[Plain-text sources of documents]

##########

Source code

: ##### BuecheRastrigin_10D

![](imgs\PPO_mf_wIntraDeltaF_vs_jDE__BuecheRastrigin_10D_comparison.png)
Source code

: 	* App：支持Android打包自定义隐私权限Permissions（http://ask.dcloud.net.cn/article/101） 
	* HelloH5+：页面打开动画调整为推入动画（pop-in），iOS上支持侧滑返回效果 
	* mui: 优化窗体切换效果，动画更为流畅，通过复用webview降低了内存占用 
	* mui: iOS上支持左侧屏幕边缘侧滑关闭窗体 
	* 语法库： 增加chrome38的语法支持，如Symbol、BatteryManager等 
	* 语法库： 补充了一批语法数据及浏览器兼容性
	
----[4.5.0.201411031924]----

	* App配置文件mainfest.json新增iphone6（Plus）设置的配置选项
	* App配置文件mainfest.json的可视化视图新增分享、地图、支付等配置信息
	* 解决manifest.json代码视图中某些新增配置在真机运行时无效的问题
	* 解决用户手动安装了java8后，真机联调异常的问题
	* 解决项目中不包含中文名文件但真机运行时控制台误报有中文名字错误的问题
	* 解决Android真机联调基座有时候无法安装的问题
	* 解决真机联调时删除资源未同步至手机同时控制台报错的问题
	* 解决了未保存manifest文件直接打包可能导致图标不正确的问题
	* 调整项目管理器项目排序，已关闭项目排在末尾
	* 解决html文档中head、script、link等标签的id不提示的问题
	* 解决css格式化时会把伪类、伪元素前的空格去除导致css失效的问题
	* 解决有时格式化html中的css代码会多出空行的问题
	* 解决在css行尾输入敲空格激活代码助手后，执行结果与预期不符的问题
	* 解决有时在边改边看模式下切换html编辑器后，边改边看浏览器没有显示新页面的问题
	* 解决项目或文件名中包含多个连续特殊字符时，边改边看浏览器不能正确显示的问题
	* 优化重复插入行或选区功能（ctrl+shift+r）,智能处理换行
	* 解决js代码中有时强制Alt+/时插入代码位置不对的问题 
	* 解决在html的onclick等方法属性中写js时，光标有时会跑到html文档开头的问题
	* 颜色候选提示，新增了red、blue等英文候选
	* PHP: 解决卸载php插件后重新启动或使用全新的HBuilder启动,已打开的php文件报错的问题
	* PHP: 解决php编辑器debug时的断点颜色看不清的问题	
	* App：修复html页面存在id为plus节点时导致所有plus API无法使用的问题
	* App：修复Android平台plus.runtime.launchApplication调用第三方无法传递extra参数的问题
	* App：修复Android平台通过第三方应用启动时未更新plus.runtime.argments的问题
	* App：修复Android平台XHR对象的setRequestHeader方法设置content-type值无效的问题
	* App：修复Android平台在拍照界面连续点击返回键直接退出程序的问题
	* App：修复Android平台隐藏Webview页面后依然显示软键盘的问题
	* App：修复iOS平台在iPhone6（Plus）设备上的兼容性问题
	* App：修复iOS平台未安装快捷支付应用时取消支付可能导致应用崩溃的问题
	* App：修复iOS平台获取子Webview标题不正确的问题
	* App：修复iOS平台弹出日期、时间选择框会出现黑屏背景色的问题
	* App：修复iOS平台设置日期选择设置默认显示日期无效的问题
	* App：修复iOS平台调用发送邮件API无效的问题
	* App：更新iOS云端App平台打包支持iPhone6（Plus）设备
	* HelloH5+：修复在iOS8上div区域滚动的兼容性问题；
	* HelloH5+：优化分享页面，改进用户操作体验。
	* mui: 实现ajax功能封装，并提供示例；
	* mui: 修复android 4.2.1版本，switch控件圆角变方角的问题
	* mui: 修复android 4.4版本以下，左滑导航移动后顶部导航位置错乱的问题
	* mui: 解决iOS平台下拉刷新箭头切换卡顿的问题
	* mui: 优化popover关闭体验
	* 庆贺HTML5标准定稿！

##########

- [WHAT YOU WILL DO]: Reproduce the source text of every item above, keeping each character, space and line break unchanged.

- [TASK RESPONSE]:
Source code

: ##### BuecheRastrigin_10D

![](imgs\PPO_mf_wIntraDeltaF_vs_jDE__BuecheRastrigin_10D_comparison.png)
Source code

: 	* App：支持Android打包自定义隐私权限Permissions（http://ask.dcloud.net.cn/article/101） 
	* HelloH5+：页面打开动画调整为推入动画（pop-in），iOS上支持侧滑返回效果 
	* mui: 优化窗体切换效果，动画更为流畅，通过复用webview降低了内存占用 
	* mui: iOS上支持左侧屏幕边缘侧滑关闭窗体 
	* 语法库： 增加chrome38的语法支持，如Symbol、BatteryManager等 
	* 语法库： 补充了一批语法数据及浏览器兼容性
	
----[4.5.0.201411031924]----

	* App配置文件mainfest.json新增iphone6（Plus）设置的配置选项
	* App配置文件mainfest.json的可视化视图新增分享、地图、支付等配置信息
	* 解决manifest.json代码视图中某些新增配置在真机运行时无效的问题
	* 解决用户手动安装了java8后，真机联调异常的问题
	* 解决项目中不包含中文名文件但真机运行时控制台误报有中文名字错误的问题
	* 解决Android真机联调基座有时候无法安装的问题
	* 解决真机联调时删除资源未同步至手机同时控制台报错的问题
	* 解决了未保存manifest文件直接打包可能导致图标不正确的问题
	* 调整项目管理器项目排序，已关闭项目排在末尾
	* 解决html文档中head、script、link等标签的id不提示的问题
	* 解决css格式化时会把伪类、伪元素前的空格去除导致css失效的问题
	* 解决有时格式化html中的css代码会多出空行的问题
	* 解决在css行尾输入敲空格激活代码助手后，执行结果与预期不符的问题
	* 解决有时在边改边看模式下切换html编辑器后，边改边看浏览器没有显示新页面的问题
	* 解决项目或文件名中包含多个连续特殊字符时，边改边看浏览器不能正确显示的问题
	* 优化重复插入行或选区功能（ctrl+shift+r）,智能处理换行
	* 解决js代码中有时强制Alt+/时插入代码位置不对的问题 
	* 解决在html的onclick等方法属性中写js时，光标有时会跑到html文档开头的问题
	* 颜色候选提示，新增了red、blue等英文候选
	* PHP: 解决卸载php插件后重新启动或使用全新的HBuilder启动,已打开的php文件报错的问题
	* PHP: 解决php编辑器debug时的断点颜色看不清的问题	
	* App：修复html页面存在id为plus节点时导致所有plus API无法使用的问题
	* App：修复Android平台plus.runtime.launchApplication调用第三方无法传递extra参数的问题
	* App：修复Android平台通过第三方应用启动时未更新plus.runtime.argments的问题
	* App：修复Android平台XHR对象的setRequestHeader方法设置content-type值无效的问题
	* App：修复Android平台在拍照界面连续点击返回键直接退出程序的问题
	* App：修复Android平台隐藏Webview页面后依然显示软键盘的问题
	* App：修复iOS平台在iPhone6（Plus）设备上的兼容性问题
	* App：修复iOS平台未安装快捷支付应用时取消支付可能导致应用崩溃的问题
	* App：修复iOS平台获取子Webview标题不正确的问题
	* App：修复iOS平台弹出日期、时间选择框会出现黑屏背景色的问题
	* App：修复iOS平台设置日期选择设置默认显示日期无效的问题
	* App：修复iOS平台调用发送邮件API无效的问题
	* App：更新iOS云端App平台打包支持iPhone6（Plus）设备
	* HelloH5+：修复在iOS8上div区域滚动的兼容性问题；
	* HelloH5+：优化分享页面，改进用户操作体验。
	* mui: 实现ajax功能封装，并提供示例；
	* mui: 修复android 4.2.1版本，switch控件圆角变方角的问题
	* mui: 修复android 4.4版本以下，左滑导航移动后顶部导航位置错乱的问题
	* mui: 解决iOS平台下拉刷新箭头切换卡顿的问题
	* mui: 优化popover关闭体验
	* 庆贺HTML5标准定稿！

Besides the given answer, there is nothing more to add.